I'm not sure about that, but if you look at the current code (e.g. in
linus' git tree) you will see this code has been changed. Now
set_current_state() is only called from poll_schedule_timeout(), and
it won't suffer from the problem you suggested:


int poll_schedule_timeout(struct poll_wqueues *pwq, int state,
ktime_t *expires, unsigned long slack)
{
int rc = -EINTR;

set_current_state(state);
if (!pwq->triggered)
rc = schedule_hrtimeout_range(expires, slack, HRTIMER_MODE_ABS);
__set_current_state(TASK_RUNNING);


I don't know the specific reason this was changed. Try looking at the
git history if you're still curious.

Regards
Alan

2009-10-09 09:21:18

by Peter Zijlstra

[permalink] [raw]
Subject: Re: select system call's implementation may have some bug, need your help and confirm !!!

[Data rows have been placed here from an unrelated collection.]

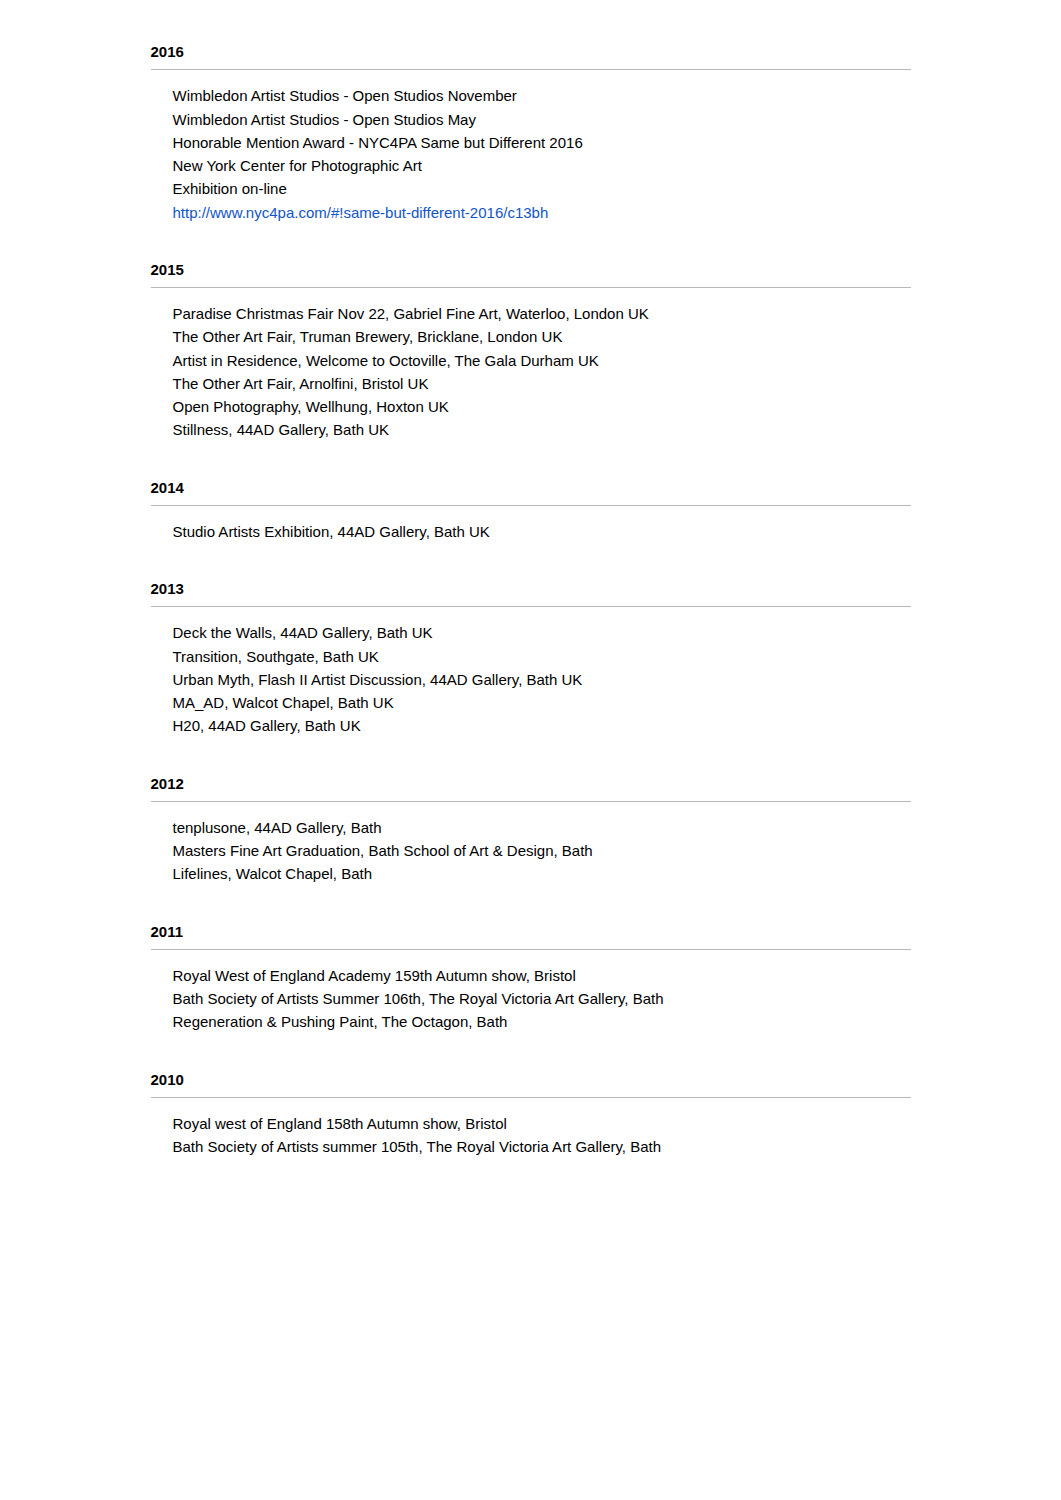2016
Wimbledon Artist Studios - Open Studios November
Wimbledon Artist Studios - Open Studios May
Honorable Mention Award - NYC4PA Same but Different 2016
New York Center for Photographic Art
Exhibition on-line
http://www.nyc4pa.com/#!same-but-different-2016/c13bh
2015
Paradise Christmas Fair Nov 22, Gabriel Fine Art, Waterloo, London UK
The Other Art Fair, Truman Brewery, Bricklane, London UK
Artist in Residence, Welcome to Octoville, The Gala Durham UK
The Other Art Fair, Arnolfini, Bristol UK
Open Photography, Wellhung, Hoxton UK
Stillness, 44AD Gallery, Bath UK
2014
Studio Artists Exhibition, 44AD Gallery, Bath UK
2013
Deck the Walls, 44AD Gallery, Bath UK
Transition, Southgate, Bath UK
Urban Myth, Flash II Artist Discussion, 44AD Gallery, Bath UK
MA_AD, Walcot Chapel, Bath UK
H20, 44AD Gallery, Bath UK
2012
tenplusone, 44AD Gallery, Bath
Masters Fine Art Graduation, Bath School of Art & Design, Bath
Lifelines, Walcot Chapel, Bath
2011
Royal West of England Academy 159th Autumn show, Bristol
Bath Society of Artists Summer 106th, The Royal Victoria Art Gallery, Bath
Regeneration & Pushing Paint, The Octagon, Bath
2010
Royal west of England 158th Autumn show, Bristol
Bath Society of Artists summer 105th, The Royal Victoria Art Gallery, Bath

On Fri, 2009-10-09 at 08:52 +0100, Alan Jenkins wrote:
> On 10/9/09, wu Jianfeng <[email protected]> wrote:
> > A process may sleep for ever when he call select system call.
> > In detail, if the process was scheduled out just at the point it set
> > its state to TASK_INTERRUPTIBLE.
> >

> > set_current_state(TASK_INTERRUPTIBLE);
> > ## here set the process state TASK_INTERRUPTIBLE
> >
> > ## if the process was scheduled out here, then the process will
> > never can be waked up, because it has not been attached to any file 's
> > wait queue.
>
> I'm not sure about that, but if you look at the current code (e.g. in
> linus' git tree) you will see this code has been changed. Now
> set_current_state() is only called from poll_schedule_timeout(), and
> it won't suffer from the problem you suggested:
>
>
> int poll_schedule_timeout(struct poll_wqueues *pwq, int state,
> ktime_t *expires, unsigned long slack)
> {
> int rc = -EINTR;
>
> set_current_state(state);
> if (!pwq->triggered)
> rc = schedule_hrtimeout_range(expires, slack, HRTIMER_MODE_ABS);
> __set_current_state(TASK_RUNNING);

It would still be liable to the problem suggested, if it were real,
which it is not, as Thomas pointed out.

The distinction is between getting preempted and calling schedule().